Switching from public to private (or back) needs a one-time GitHub permission upgrade; MakerLoft will prompt for it on the spot.
Members
Instructions
A free-form text box that the agent reads at the start of every chat turn. Use it to teach the agent about your preferences ("always use a sans-serif headline", "all dates should be in DD/MM/YYYY"), about non-obvious project rules ("the database has 50,000 users; do not run schema changes that lock tables"), or domain context ("members pay £50/year, free trials are seven days").
Keep it short. Long lists of edge cases hurt more than they help; the agent reads them every turn and the more there is, the harder it is for important rules to stand out.
Setup
A live read of the project repository on GitHub. Three nested sections:
- Environment variables. The variables each deployment target expects, and whether the value is set or missing on each target. The agent fills these out automatically; this view exists so you can see at a glance whether anything is missing.

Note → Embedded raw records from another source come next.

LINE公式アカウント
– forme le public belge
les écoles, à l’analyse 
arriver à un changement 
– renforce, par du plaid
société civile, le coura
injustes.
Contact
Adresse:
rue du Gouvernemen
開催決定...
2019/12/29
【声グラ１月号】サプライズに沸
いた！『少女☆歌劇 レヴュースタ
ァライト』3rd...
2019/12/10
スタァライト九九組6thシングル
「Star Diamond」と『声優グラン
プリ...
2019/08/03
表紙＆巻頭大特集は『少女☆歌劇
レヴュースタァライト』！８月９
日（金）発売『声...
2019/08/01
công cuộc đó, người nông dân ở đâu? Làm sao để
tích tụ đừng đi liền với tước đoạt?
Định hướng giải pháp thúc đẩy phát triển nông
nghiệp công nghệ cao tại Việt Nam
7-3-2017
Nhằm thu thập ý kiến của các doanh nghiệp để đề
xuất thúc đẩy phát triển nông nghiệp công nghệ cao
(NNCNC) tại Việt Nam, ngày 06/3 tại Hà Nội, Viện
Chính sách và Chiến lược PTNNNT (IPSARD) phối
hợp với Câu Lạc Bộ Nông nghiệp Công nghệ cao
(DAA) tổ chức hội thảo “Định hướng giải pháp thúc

- Back-end packages. The composer packages installed in the project, grouped by category (starter packages that came with the template, custom packages added later, dev-only packages).
- PHP extensions. The PHP extensions the project uses, split into built-in (bundled with PHP) and extra (separately installed).

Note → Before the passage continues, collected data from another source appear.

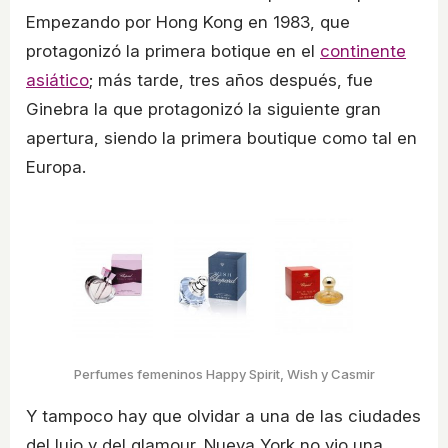
Empezando por Hong Kong en 1983, que
protagonizó la primera botique en el
continente
asiático
; más tarde, tres años después, fue
Ginebra la que protagonizó la siguiente gran
apertura, siendo la primera boutique como tal en
Europa.
Perfumes femeninos Happy Spirit, Wish y Casmir
Y tampoco hay que olvidar a una de las ciudades
del lujo y del glamour. Nueva York no vio una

- Front-end packages. The npm packages installed, with the same starter / custom / dev grouping.
Setup is hidden if the project has no detectable inventory yet (typically right after creation, before the first agent turn).
Add-ons
A handful of extras that the agent uses to keep the project healthy:
- Runtime error capture. When on, the deployed app sends crash reports back to MakerLoft. The alerts panel shows them so you can ask the agent to fix.
- Build failure capture. Pulls failed CI logs into the alerts panel.
- Deployment failure capture. Pulls failed deploy logs into the alerts panel.
- Auto-triage. When on, the agent reads new alerts in the background and opens a fix in a new chat thread without you asking.
Preview
Live preview gives the project a temporary URL that updates on every commit, so you can show work in progress without doing a real deploy. Choose private (you and members only) or public (anyone with the link).
- Enable live preview. Turn on or off.
- Visibility. Private (signed-in members only) or public (anyone with the link).
- Reset. Tear down the running preview and rebuild from scratch. Useful if a build is wedged.
Monitoring
Danger zone (in the General tab)
Project deletion is at the bottom of the page. You will be asked to type the project name to confirm. Two extra checkboxes give you the option to also delete:
- The GitHub repository. Off by default; turning it on requires an extra GitHub permission.
- The deployed app on DigitalOcean. Off by default; deletes the App Platform app and the managed database, both as a single operation.
Both deletions are permanent. The project record inside MakerLoft is always removed, regardless of these toggles.